C’est plus qu’une question de stratégie. La question va au cœur d’un débat qui a cours, bien qu’en sourdine, depuis la fondation du parti. Il y a des membres qui voient QS comme un parti tranquillement social-démocrate et d’autres, issus de mouvements beaucoup plus radicaux, qui considèrent comme une insulte d’être vus comme des sociaux-démocrates.

Cette tension existe depuis la fondation de QS et fait partie du décor autant que les souverainistes pressés et les partisans du « bon gouvernement » au Parti québécois.

Cela dit, personne ne remet en question le talent de Gabriel Nadeau-Dubois. Mais certains craignent qu’on tente d’escamoter un examen de ce qui a moins bien marché lors de la dernière campagne. « On a beau être de gauche, on n’est pas très portés sur l’autocritique », faisait remarquer un député.

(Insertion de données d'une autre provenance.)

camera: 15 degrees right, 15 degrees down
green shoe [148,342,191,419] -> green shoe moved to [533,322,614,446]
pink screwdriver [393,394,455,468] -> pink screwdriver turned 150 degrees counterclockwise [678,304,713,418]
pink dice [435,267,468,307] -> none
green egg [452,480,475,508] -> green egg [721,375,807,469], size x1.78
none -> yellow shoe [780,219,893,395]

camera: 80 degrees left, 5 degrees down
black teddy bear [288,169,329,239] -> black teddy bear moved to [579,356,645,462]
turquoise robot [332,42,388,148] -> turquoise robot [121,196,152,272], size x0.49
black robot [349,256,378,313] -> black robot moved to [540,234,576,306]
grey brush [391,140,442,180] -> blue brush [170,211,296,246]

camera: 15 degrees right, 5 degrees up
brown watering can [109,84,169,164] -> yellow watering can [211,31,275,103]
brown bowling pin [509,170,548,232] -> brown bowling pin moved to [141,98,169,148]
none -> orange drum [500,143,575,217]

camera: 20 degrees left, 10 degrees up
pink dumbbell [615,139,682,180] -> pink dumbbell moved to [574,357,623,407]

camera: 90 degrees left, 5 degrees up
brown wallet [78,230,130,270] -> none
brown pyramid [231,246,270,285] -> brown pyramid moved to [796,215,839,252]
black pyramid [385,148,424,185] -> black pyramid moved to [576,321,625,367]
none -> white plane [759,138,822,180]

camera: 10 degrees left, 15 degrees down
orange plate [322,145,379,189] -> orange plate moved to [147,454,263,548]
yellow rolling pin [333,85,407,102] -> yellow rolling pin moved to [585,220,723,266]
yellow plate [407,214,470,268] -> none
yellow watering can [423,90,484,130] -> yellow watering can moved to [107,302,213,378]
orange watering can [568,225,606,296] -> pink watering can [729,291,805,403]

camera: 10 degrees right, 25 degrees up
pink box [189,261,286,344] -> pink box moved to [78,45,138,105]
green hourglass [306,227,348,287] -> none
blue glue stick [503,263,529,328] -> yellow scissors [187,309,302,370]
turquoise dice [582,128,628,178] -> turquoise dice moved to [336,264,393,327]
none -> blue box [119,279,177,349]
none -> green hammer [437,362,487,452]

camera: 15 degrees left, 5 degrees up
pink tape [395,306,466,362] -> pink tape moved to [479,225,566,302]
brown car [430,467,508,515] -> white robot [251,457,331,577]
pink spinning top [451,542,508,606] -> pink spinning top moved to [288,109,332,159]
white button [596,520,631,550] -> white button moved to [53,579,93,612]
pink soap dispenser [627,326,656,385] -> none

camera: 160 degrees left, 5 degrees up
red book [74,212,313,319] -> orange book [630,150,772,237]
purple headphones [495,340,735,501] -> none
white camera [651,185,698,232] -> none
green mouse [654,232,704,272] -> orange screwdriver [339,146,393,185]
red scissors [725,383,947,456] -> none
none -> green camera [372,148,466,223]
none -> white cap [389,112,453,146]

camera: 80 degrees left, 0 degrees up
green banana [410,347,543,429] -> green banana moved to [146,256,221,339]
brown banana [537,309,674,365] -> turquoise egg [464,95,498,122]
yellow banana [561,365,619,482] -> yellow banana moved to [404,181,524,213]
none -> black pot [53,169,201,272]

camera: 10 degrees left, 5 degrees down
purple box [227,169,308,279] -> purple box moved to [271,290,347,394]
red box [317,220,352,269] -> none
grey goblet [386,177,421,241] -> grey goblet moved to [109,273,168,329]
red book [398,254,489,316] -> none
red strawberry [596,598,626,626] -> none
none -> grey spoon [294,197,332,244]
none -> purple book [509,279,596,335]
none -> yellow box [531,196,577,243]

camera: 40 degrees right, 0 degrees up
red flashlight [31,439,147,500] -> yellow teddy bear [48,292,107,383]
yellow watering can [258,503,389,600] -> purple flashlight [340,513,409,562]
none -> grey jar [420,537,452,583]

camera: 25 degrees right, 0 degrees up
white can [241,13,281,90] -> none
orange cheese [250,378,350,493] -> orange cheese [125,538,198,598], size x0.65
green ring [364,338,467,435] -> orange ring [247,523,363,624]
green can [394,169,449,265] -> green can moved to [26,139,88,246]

Ce sera un débat d’autant plus aisé à escamoter que deux évènements incontournables attendent Québec solidaire au cours des prochains mois.

D’abord, il y aura la partielle dans Saint-Henri–Sainte-Anne, une circonscription que QS peut gagner. L’élection pour remplacer Dominique Anglade devrait donc avoir lieu au printemps et le candidat solidaire Guillaume Cliche-Rivard – qui a terminé deuxième, moins de 3000 voix derrière la cheffe libérale – a déjà indiqué qu’il serait de la course. Avec le PLQ qui connaît des jours difficiles, ce sera surtout un test pour QS.

Par ailleurs, les solidaires doivent tenir leur congrès à l’automne et on s’attend généralement à ce que la co-porte-parole du parti, Manon Massé, ne sollicite pas de nouveau mandat. Une course qui n’est pas encore commencée, mais qui pourrait avoir un gros impact sur l’image et même l’orientation du parti.